Returning to God

Posted in Holy Days/Holidays

Yom Kippur, the Day of Atonement, is the most solemn day of the year. In the sanctuary service of the original tabernacle, this was a day of permanently cleansing and removing all the sin of the prior year. It was a solemn day of fasting and prayer, during which everyone was to search their hearts to be sure that there was no sin left unconfessed and unrepented. Anyone that still had any sin left on their record had their name blotted from the Book of Life. Therefore, a common greeting on the Day of Atonement was “May your name be written in (or “not be blotted from”) the Book of Life.”

If the theory is correct that God’s end time events will correspond with the fall feast days as the first coming of Jesus fulfilled the spring feast days, the Day of Atonement would equate to the judgment day. Those who have confessed all sin, removed it from their lives, and returned to a proper walk with God will be free of the wages of sin and will have their names written in the Book of Life, while those who still have sins that they have been unwilling or unable to conquer will have their names blotted from the Book of Life.

True repentance is more than just recognizing and seeking forgiveness of sin. True repentance will also include a return to the direction from which your sin diverted you. In the book, 60 Days: A Spiritual Guide to the High Holidays, Simon Jacobson writes: “Before you can embrace the right path, you must leave the wrong path; you must regret having taken it and you must go away from it. The idea of teshuvah (Strong’s #8666, the Hebrew word for “return”) is not just repenting, but also includes the idea of returning. It’s not just damage control, it is returning to the essence that was always pure – it is returning to God.” (Parenthesis mine.)

The Hebrew word translated as “atonement” is from “kippurim” (Strong’s #3725). It comes from the root word “kaphar (#3722) which means to cover, forgive, be merciful, pardon, purge, or reconcile. A related word is kaphoreth (#3727), which is the word for the “mercy seat” which was God’s throne on the Ark of the Covenant. This is a day for God to show his mercy, to cover, forgive, and pardon our sins, so that we can be reconciled to Him. 1 John 1:9 reminds us that, “If we confess our sins, he is faithful and just to forgive us our sins, and to cleanse us from all unrighteousness.” Psalm 103:12 promises us that, “As far as the east is from the west, so far hath he removed our transgressions from us.”

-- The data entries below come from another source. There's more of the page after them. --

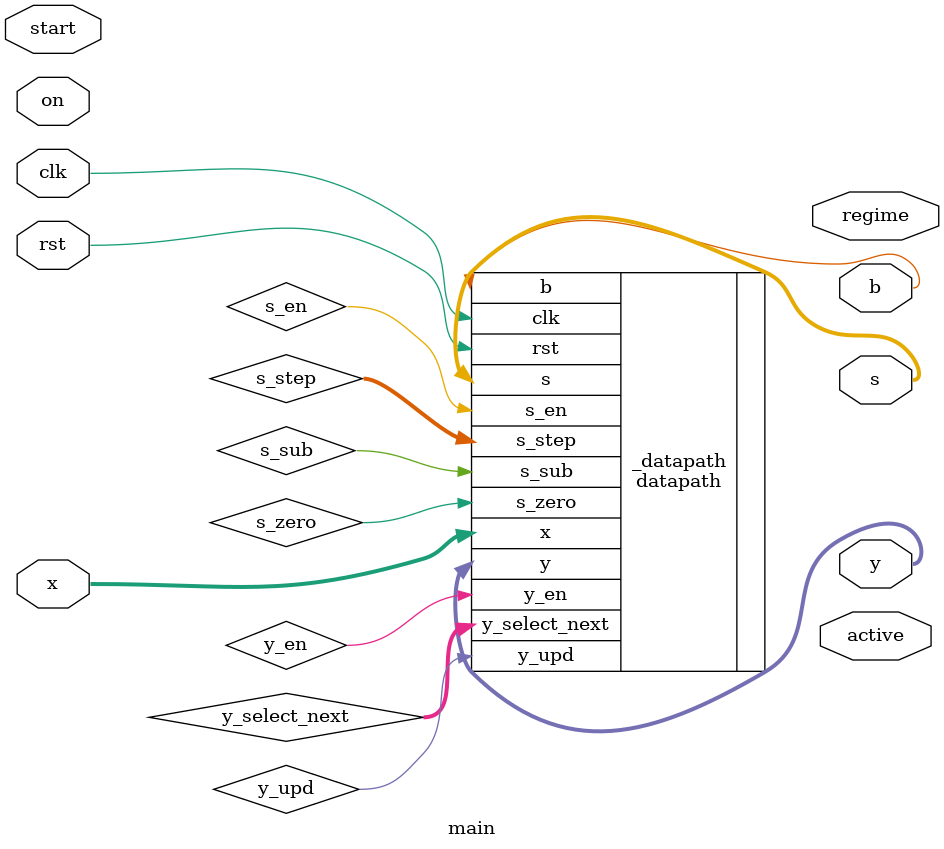
<source format=v>
module main(x, on, start, y, s, b, regime, active, clk, rst);
  // // (*) По необходимости можно добавть "reg" в объявлениях выходных точек, задающихся в управляющем автомате.
  input [7:0] x;
  input [1:0] on;
  input start;
  output [7:0] y;
  output [2:0] s;
  output b, active;
  output [1:0] regime;
  input clk, rst;
  
  // (*) По необходимости можно заменить wire на reg для любых точек далее.
  wire [1:0] y_select_next, s_step;
  wire y_en, s_en, y_upd, s_sub, s_zero;
  
  // Основная часть операционного автомата.
  datapath _datapath(
    .x(x),
    .y(y),
    .s(s),
    .b(b),
    .s_en(s_en),
    .s_step(s_step),
    .s_sub(s_sub),
    .s_zero(s_zero),
    .y_en(y_en),
    .y_select_next(y_select_next),
    .y_upd(y_upd),
    .clk(clk),
    .rst(rst)
  );
  
  // Распознавание свойств данных в операционном автомате.
  // (*) Здесь следует по необходимости объявить новые управляющие точки
  //   и реализовать задающие их подсхемы
  //   (преобразующие данные в управление).
  
  // Управляющий автомат.
  // (*) Здесь следует написать схему, основная часть которой - это
  //   типовая реализация управляющего символьного автомата,
  //   заставляющая схему main выполняться согласно условию.
endmodule

</source>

Many of God’s holy days have a theme of our needs toward God: recognizing our need for a Saviour (Passover), the need to remove sin from our lives (Unleavened Bread, Day of Atonement), and the need for the indwelling of God’s Holy Spirit (Pentecost). Yet the Day of Atonement is unique, in that it is the only day where we are told to “afflict our souls.” (Leviticus 23:27) Other passages in Scripture point to this meaning that we are to fast. (Isaiah 53:3, 5, 10; Psalm 35:13; Psalm 69:11). In the New Testament, Acts 27:9 refers to the Day of Atonement simply as “the fast”.

Despite the New Testament being full of references to fasting, modern Christians rarely utilize this powerful spiritual tool. In the Sermon on the Mount, Yeshua (Jesus) talks about “when thou doest thine alms” (Matthew 6:2, a reference to charitable giving); and “when thou prayest” (Matthew 6:5); and “when ye fast” (Matthew 6:16). He doesn’t say “if”, he says “when”. And he puts fasting on the same level as charitable contributions and prayer. He shows what a powerful tool fasting can be in Matthew 17:21, where the disciples were unable to cast out an evil spirit, and Yeshua told them that this kind would not come out without much prayer and fasting.

As you are reading this article, we are still in the ten day period known as the Days of Awe leading up to the Day of Atonement. As mentioned last week, each of these days should have a special time of prayer for searching your soul, turning away from sin and back to God. As the Day of Atonement arrives, it is a picture of the final Day of Judgment. This year, I hope you will consider spending the day in earnest fasting and prayer, seeking to remove all sin from your life, because the day will come when it is too late, and your name will be blotted from the Book of Life.